_Data to use_:
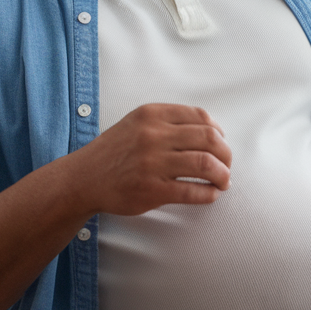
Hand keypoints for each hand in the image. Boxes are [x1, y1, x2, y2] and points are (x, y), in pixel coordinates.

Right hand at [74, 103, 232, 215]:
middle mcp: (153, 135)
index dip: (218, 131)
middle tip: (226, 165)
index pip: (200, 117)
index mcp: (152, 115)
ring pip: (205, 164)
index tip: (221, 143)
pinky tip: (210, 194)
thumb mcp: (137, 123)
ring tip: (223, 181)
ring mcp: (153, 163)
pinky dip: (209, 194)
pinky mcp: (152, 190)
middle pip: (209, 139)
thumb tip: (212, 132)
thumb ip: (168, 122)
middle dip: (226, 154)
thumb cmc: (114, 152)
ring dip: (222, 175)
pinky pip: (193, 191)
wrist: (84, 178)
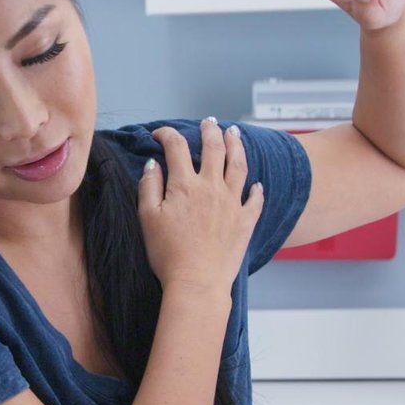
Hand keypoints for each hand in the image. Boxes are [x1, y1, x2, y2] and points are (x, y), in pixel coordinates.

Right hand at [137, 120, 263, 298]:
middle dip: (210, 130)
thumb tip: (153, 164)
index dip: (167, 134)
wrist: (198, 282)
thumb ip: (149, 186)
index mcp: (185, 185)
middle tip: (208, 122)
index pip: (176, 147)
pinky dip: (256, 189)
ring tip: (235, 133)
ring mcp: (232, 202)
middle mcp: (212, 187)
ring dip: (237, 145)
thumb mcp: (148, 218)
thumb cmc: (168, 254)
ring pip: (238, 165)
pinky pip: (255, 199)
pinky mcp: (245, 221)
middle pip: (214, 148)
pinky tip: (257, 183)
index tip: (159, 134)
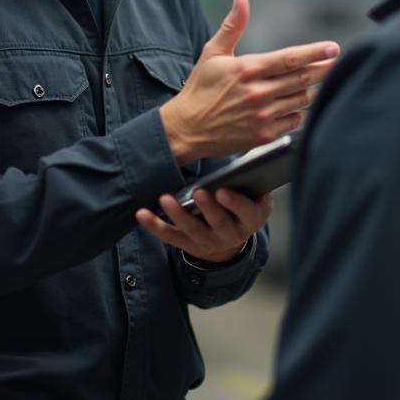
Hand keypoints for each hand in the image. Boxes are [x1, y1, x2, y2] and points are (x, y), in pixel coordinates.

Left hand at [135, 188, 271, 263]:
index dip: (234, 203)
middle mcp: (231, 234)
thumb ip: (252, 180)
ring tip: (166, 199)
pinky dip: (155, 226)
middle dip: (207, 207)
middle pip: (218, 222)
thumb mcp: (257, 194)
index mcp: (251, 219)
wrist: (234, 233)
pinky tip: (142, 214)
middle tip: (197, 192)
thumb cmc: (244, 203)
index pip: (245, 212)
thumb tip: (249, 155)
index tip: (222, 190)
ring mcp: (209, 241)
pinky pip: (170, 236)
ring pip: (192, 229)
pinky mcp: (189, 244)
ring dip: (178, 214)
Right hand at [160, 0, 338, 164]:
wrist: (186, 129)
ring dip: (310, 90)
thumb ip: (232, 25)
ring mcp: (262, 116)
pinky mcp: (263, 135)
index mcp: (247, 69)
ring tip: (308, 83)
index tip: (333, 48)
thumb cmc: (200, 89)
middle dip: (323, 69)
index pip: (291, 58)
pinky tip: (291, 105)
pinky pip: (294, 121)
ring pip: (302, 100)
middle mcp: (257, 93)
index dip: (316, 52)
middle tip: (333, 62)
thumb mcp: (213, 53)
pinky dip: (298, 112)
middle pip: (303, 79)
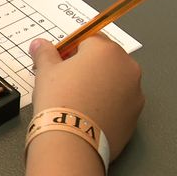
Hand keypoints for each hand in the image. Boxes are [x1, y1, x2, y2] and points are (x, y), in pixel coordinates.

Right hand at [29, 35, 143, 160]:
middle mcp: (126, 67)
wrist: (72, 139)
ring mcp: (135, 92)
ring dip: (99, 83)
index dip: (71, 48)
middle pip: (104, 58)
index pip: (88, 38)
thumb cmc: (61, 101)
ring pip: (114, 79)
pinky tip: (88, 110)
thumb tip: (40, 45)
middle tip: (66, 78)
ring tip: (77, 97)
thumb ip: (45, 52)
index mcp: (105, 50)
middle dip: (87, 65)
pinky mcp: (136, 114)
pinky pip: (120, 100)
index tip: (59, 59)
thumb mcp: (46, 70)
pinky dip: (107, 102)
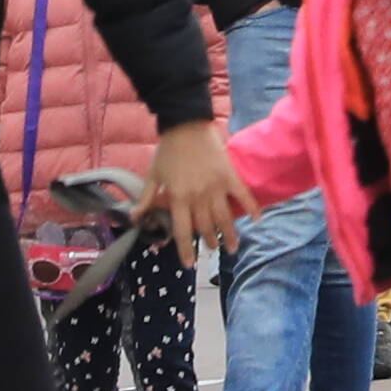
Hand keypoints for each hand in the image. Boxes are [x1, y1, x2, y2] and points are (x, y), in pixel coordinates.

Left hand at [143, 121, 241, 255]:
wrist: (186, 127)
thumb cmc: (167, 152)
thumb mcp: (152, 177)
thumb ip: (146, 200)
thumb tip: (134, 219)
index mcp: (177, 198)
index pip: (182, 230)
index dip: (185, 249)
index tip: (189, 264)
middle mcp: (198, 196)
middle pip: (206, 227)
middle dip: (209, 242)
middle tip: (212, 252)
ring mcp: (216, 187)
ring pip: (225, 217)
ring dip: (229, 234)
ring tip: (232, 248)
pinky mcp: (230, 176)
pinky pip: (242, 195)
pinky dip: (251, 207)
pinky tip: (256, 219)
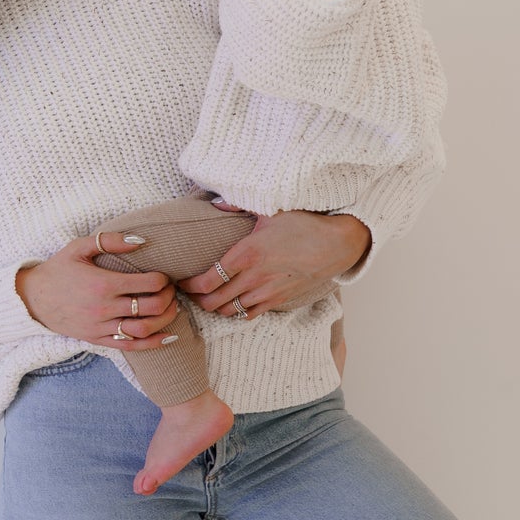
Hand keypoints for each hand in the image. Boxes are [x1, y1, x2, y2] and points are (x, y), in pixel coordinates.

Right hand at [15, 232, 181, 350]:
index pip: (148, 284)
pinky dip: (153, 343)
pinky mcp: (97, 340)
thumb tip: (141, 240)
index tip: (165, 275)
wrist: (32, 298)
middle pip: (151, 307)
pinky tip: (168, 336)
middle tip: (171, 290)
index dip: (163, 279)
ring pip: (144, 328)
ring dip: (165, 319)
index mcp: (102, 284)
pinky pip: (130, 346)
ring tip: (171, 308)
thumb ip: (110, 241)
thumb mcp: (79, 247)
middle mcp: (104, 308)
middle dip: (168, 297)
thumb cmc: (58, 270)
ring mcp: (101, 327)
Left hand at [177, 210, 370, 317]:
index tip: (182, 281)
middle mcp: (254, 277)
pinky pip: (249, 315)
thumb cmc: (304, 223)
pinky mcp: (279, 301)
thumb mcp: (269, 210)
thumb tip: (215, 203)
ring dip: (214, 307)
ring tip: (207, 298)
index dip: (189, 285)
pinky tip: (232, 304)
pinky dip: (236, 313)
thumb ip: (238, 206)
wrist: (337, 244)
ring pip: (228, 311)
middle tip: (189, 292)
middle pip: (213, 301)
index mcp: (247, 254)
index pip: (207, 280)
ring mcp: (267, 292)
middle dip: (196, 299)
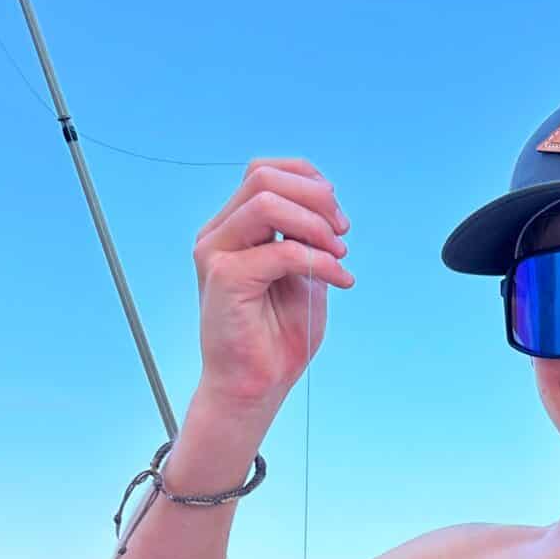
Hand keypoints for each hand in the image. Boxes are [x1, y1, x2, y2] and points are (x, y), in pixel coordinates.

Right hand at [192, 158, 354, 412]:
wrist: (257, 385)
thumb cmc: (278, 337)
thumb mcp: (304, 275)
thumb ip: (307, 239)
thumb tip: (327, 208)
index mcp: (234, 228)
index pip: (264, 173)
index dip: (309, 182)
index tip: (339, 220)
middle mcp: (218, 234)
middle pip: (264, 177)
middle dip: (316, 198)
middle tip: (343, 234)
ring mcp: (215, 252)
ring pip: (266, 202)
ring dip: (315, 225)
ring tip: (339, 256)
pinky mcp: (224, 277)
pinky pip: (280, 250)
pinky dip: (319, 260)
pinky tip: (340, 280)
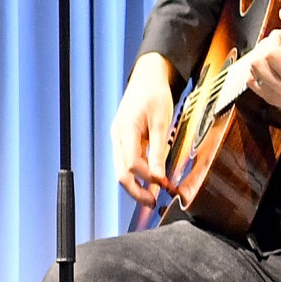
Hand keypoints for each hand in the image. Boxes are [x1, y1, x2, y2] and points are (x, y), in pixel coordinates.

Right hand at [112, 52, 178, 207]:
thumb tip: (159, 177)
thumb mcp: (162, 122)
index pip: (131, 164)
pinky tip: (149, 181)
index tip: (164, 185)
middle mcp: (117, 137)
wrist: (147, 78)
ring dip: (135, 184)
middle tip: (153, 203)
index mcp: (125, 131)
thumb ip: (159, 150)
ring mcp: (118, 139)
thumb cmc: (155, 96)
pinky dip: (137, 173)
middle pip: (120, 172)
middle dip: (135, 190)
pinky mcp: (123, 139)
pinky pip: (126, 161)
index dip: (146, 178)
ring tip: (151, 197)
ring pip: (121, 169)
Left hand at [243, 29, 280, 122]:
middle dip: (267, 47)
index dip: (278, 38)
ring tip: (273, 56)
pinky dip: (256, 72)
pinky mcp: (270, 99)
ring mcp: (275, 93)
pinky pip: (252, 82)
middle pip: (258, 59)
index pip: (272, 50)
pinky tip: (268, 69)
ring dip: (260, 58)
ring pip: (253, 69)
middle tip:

_What the task asks_: Retype all entries exactly; omit pictures.

_Output of the task_:
Hand keypoints for each hand in the image. Boxes are [x1, y1, x2, y2] and points are (x, y), in pixel coordinates.

Right hand at [74, 103, 232, 215]:
middle mcp: (153, 135)
index dip: (218, 131)
middle tip: (226, 165)
index pip: (200, 117)
index mcp: (152, 115)
ring pip: (205, 164)
index tip: (221, 143)
pinky tip: (210, 194)
thumb mcp: (137, 123)
ring tip: (223, 181)
ring mcp: (153, 163)
pinky dip: (209, 194)
pinky mcp: (152, 190)
middle pip: (209, 139)
thumb tip: (212, 132)
thumb ip: (168, 122)
middle dip: (226, 154)
thumb cmc: (114, 152)
ring dip: (222, 175)
pinky pip: (193, 191)
wrist: (84, 178)
Hand keypoints for each hand in the image. Boxes are [x1, y1, x2, y2] and points are (x, y), in pixel coordinates.

Right hand at [137, 120, 263, 298]:
middle dip: (210, 130)
thumb tip: (153, 164)
index dip: (167, 134)
wrist: (198, 282)
thumb ip: (149, 186)
index mcp: (185, 185)
middle tip: (208, 122)
index pip: (176, 147)
pinky dip: (256, 189)
ring tip: (235, 133)
ring mcp: (232, 202)
middle mcp: (212, 187)
ring dip: (237, 145)
thumb mcp: (148, 218)
thumb cmc: (168, 254)
ring pip: (238, 165)
pinky pip: (255, 199)
pinky mcp: (245, 221)
middle pip: (214, 148)
pinky tip: (257, 183)
index tip: (159, 134)
Hand keypoints for each hand in the image. Boxes are [x1, y1, x2, y2] and points are (x, y), in pixel coordinates.

Left hand at [135, 188, 271, 263]:
index dip: (234, 203)
middle mcp: (231, 234)
thumb ip: (252, 180)
ring tip: (166, 199)
pinky dip: (155, 226)
middle dip: (207, 207)
middle pip: (218, 222)
thumb mcp: (257, 194)
index mcp: (251, 219)
wrist: (234, 233)
pinky tip: (142, 214)
middle tip: (197, 192)
thumb cmc: (244, 203)
index pip: (245, 212)
thumb tip: (249, 155)
index tip: (222, 190)
ring mcp: (209, 241)
pinky pip: (170, 236)
ring pip: (192, 229)
pinky mcp: (189, 244)
ring dip: (178, 214)
Right hand at [160, 0, 338, 164]:
wrist: (186, 129)
ring dip: (310, 90)
thumb ip: (232, 25)
ring mcp: (262, 116)
pinky mcp: (263, 135)
index mcp: (247, 69)
ring tip: (308, 83)
index tip: (333, 48)
thumb cmc: (200, 89)
middle dip: (323, 69)
index pip: (291, 58)
pinky tip: (291, 105)
pinky pip: (294, 121)
ring pip: (302, 100)
middle mcp: (257, 93)
index dip: (316, 52)
middle tip: (333, 62)
thumb mcp: (213, 53)
pinky dip: (298, 112)
middle pip: (303, 79)
Hand keypoints for each hand in the image. Boxes are [x1, y1, x2, y2] and points are (x, y), in pixel coordinates.

Right hand at [29, 35, 143, 160]:
middle mcp: (126, 67)
wrist: (72, 139)
ring mcp: (135, 92)
ring dip: (99, 83)
index dip: (71, 48)
middle pip: (104, 58)
index pip: (88, 38)
thumb cmc: (61, 101)
ring pip: (114, 79)
pinky tip: (88, 110)
thumb tip: (40, 45)
middle tip: (66, 78)
ring tip: (77, 97)
thumb ip: (45, 52)
index mcp: (105, 50)
middle dip: (87, 65)
pinky mcp: (136, 114)
pinky pip: (120, 100)
index tip: (59, 59)
thumb mcp: (46, 70)
pinky dip: (107, 102)
Hand keypoints for each hand in the image. Boxes are [x1, y1, x2, y2] and points are (x, y), in pixel coordinates.

Left hand at [143, 121, 241, 255]:
wrist: (186, 127)
thumb cmc: (167, 152)
thumb mcp: (152, 177)
thumb ip: (146, 200)
thumb tip: (134, 219)
index mcp: (177, 198)
index pip: (182, 230)
index dip: (185, 249)
index tip: (189, 264)
middle mcp: (198, 196)
middle pip: (206, 227)
middle dip: (209, 242)
middle tip: (212, 252)
ring mcp: (216, 187)
ring pip: (225, 217)
ring dip: (229, 234)
ring tip: (232, 248)
pinky mcp: (230, 176)
pinky pip: (242, 195)
pinky dip: (251, 207)
pinky tip: (256, 219)
Hand keypoints for each hand in the image. Boxes are [x1, y1, x2, y2] and points are (x, y), in pixel coordinates.

Right hand at [15, 232, 181, 350]:
index pip: (148, 284)
pinky dip: (153, 343)
pinky mcp: (97, 340)
thumb tip: (141, 240)
index tip: (165, 275)
wrist: (32, 298)
middle pip: (151, 307)
pinky tip: (168, 336)
middle tip: (171, 290)
index dip: (163, 279)
ring pip: (144, 328)
ring dip: (165, 319)
index mcp: (102, 284)
pinky pip: (130, 346)
ring tip: (171, 308)
thumb ip: (110, 241)
thumb mcp: (79, 247)
middle mcp: (104, 308)
middle dip: (168, 297)
thumb cmc: (58, 270)
ring mcp: (101, 327)
Left hand at [177, 210, 370, 317]:
index tip: (182, 281)
middle mcp: (254, 277)
pinky pip: (249, 315)
thumb cmc: (304, 223)
pinky mcp: (279, 301)
thumb mcp: (269, 210)
thumb tip: (215, 203)
ring dip: (214, 307)
ring tip: (207, 298)
index dip: (189, 285)
pinky tip: (232, 304)
pinky dip: (236, 313)
thumb ip: (238, 206)
wrist: (337, 244)
ring pip: (228, 311)
middle tip: (189, 292)
middle pip: (213, 301)
index mcp: (247, 254)
index pip: (207, 280)
ring mcp: (267, 292)
middle dip: (196, 299)
Hand keypoints for each hand in the image. Boxes are [x1, y1, x2, y2] and points are (x, y), in pixel coordinates.

Right hand at [192, 158, 354, 412]:
wrist: (257, 385)
thumb cmc: (278, 337)
thumb mcp: (304, 275)
thumb ip: (307, 239)
thumb tip: (327, 208)
index mcp: (234, 228)
index pip: (264, 173)
index dip: (309, 182)
index tip: (339, 220)
middle mcp: (218, 234)
middle pip: (264, 177)
middle dip: (316, 198)
middle tip: (343, 234)
ring mcp: (215, 252)
ring pip: (266, 202)
ring dip: (315, 225)
ring tip: (339, 256)
pinky mcp: (224, 277)
pinky pip: (280, 250)
pinky dip: (319, 260)
pinky tip: (340, 280)
Hand keypoints for each hand in the image. Boxes are [x1, y1, x2, y2] and points are (x, y), in pixel coordinates.

Right hand at [112, 52, 178, 207]:
thumb tip: (159, 177)
thumb mcp: (162, 122)
index pip: (131, 164)
pinky tip: (149, 181)
index tip: (164, 185)
middle mcp: (117, 137)
wrist: (147, 78)
ring dip: (135, 184)
middle tip: (153, 203)
index mcp: (125, 131)
thumb ip: (159, 150)
ring mcp: (118, 139)
thumb cmc: (155, 96)
pinky dip: (137, 173)
middle pip: (120, 172)
middle dip: (135, 190)
pinky mcp: (123, 139)
pinky pip: (126, 161)
index dip: (146, 178)
ring tip: (151, 197)
ring pip: (121, 169)
Left hand at [243, 29, 280, 122]:
middle dip: (267, 47)
index dip: (278, 38)
ring tip: (273, 56)
pinky dip: (256, 72)
pinky mcp: (270, 99)
ring mcp: (275, 93)
pinky pip: (252, 82)
middle pip: (258, 59)
index pip: (272, 50)
pinky tip: (268, 69)
ring dip: (260, 58)
ring pip: (253, 69)
middle tip:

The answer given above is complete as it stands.